Let’s explore the shape of the oxyhaemoglobin dissociation curve in more detail…
Flat, lower portion of the curve
On the curve, you can see that a PO2 of 0kPa will have an oxygen saturation of 0%. This represents the haemoglobin molecule completely unbound to oxygen, zero out of four binding sites have an oxygen molecule. Interestingly, in this state haemoglobin has a very low affinity for oxygen; it requires a high concentration of oxygen to “persuade” the haemoglobin to bind to the first molecule of oxygen. This is why the first section of the graph is very shallow.
Middle, steeper portion of the curve
After the first molecule of oxygen is bound to the haemoglobin molecule, the affinity for more oxygen molecules increases; oxygen molecules bind to hemoglobin more easily. The reason for this change in affinity for oxygen is the change in shape of the haemoglobin when it binds to the first oxygen molecule.

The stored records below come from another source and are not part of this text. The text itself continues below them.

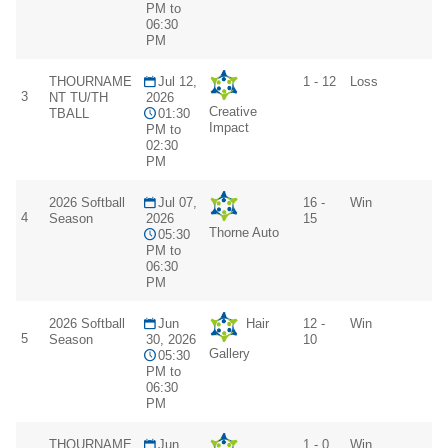
PM to
06:30
PM
THOURNAME
Jul 12,
1 - 12
Loss
3
NT TU/TH
2026
Creative
TBALL
01:30
Impact
PM to
02:30
PM
2026 Softball
Jul 07,
16 -
Win
4
Season
2026
15
Thorne Auto
05:30
PM to
06:30
PM
2026 Softball
Jun
Hair
12 -
Win
5
Season
30, 2026
10
Gallery
05:30
PM to
06:30
PM
THOURNAME
Jun
1 - 0
Win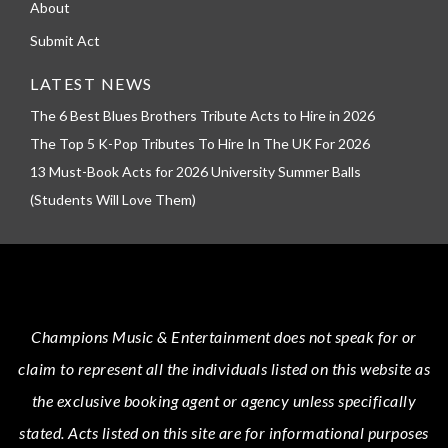
About
Submit Act
LATEST NEWS
The 6 Best Blues Brothers Tribute Acts to Hire in 2026
The Top 5 K-Pop Tributes To Hire In The UK For 2026
13 Must-Book Acts for 2026 University Summer Balls
(Students Will Love Them)
Champions Music & Entertainment
does not speak for or
claim to represent all the individuals listed on this website as
the exclusive booking agent or agency unless specifically
stated.
Acts
listed on this site are for informational purposes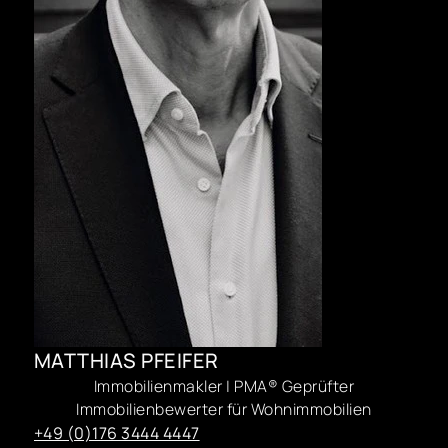
MATTHIAS PFEIFER
Immobilienmakler | PMA® Geprüfter
Immobilienbewerter für Wohnimmobilien
+49 (0)176 3444 4447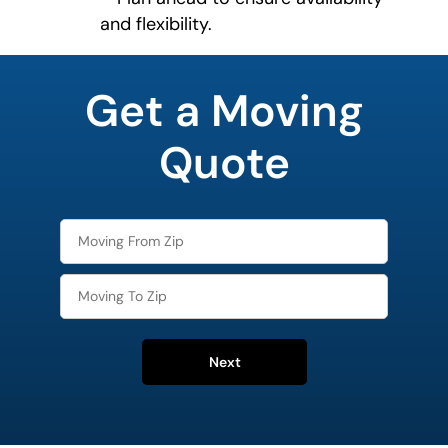
and flexibility.
What is
your
Get a Moving
favorite
person
Quote
Next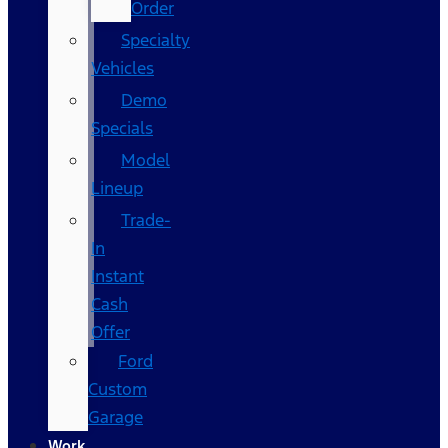
Order
Specialty
Vehicles
Demo
Specials
Model
Lineup
Trade-
In
Instant
Cash
Offer
Ford
Custom
Garage
Work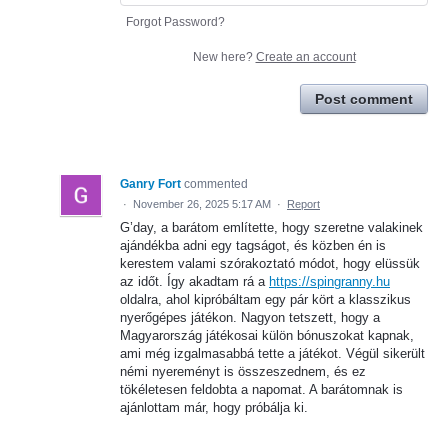
Forgot Password?
New here?
Create an account
Post comment
Ganry Fort
commented
·
November 26, 2025 5:17 AM
·
Report
G’day, a barátom említette, hogy szeretne valakinek
ajándékba adni egy tagságot, és közben én is
kerestem valami szórakoztató módot, hogy elüssük
az időt. Így akadtam rá a
https://spingranny.hu
oldalra, ahol kipróbáltam egy pár kört a klasszikus
nyerőgépes játékon. Nagyon tetszett, hogy a
Magyarország játékosai külön bónuszokat kapnak,
ami még izgalmasabbá tette a játékot. Végül sikerült
némi nyereményt is összeszednem, és ez
tökéletesen feldobta a napomat. A barátomnak is
ajánlottam már, hogy próbálja ki.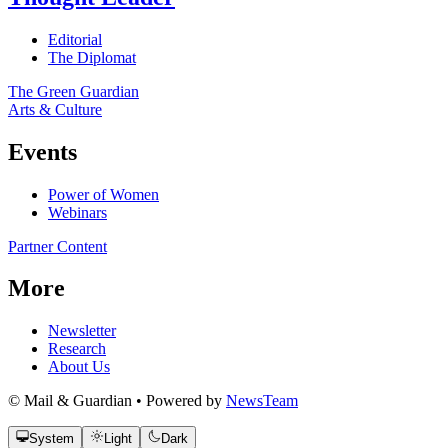
Editorial
The Diplomat
The Green Guardian
Arts & Culture
Events
Power of Women
Webinars
Partner Content
More
Newsletter
Research
About Us
© Mail & Guardian • Powered by
NewsTeam
System
Light
Dark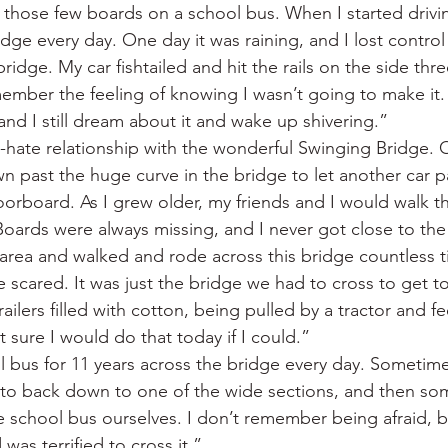
n those few boards on a school bus. When I started drivin
dge every day. One day it was raining, and I lost contro
bridge. My car fishtailed and hit the rails on the side thr
member the feeling of knowing I wasn’t going to make it.
and I still dream about it and wake up shivering.”
-hate relationship with the wonderful Swinging Bridge. 
 past the huge curve in the bridge to let another car pa
loorboard. As I grew older, my friends and I would walk t
oards were always missing, and I never got close to the
 area and walked and rode across this bridge countless ti
 scared. It was just the bridge we had to cross to get to
ailers filled with cotton, being pulled by a tractor and f
t sure I would do that today if I could.”
l bus for 11 years across the bridge every day. Sometim
 to back down to one of the wide sections, and then so
 school bus ourselves. I don’t remember being afraid, bu
as terrified to cross it.”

Flat, upper portion of the curve
This top portion of the oxyhaemoglobin dissociation curve represents the approach to complete saturation of haemoglobin with oxygen. The reason this portion is flat is because there are less oxygen binding sites on the haemoglobin molecule. Further increases in PO2 doesn’t make significant changes in SpO2.
When an individual’s blood PaO2 is within normal limits, and therefore their SpO2 is within normal limits, a reduction in PaO2 does not dramatically change the SpO2 because they are functioning around the upper, flat portion of the curve. In contrast, when an individual’s blood PaO2 is abnormally low, even a small reduction in PaO2 can have detrimental effects to the SpO2. This is because the individual is functioning around the middle, steep portion of the curve.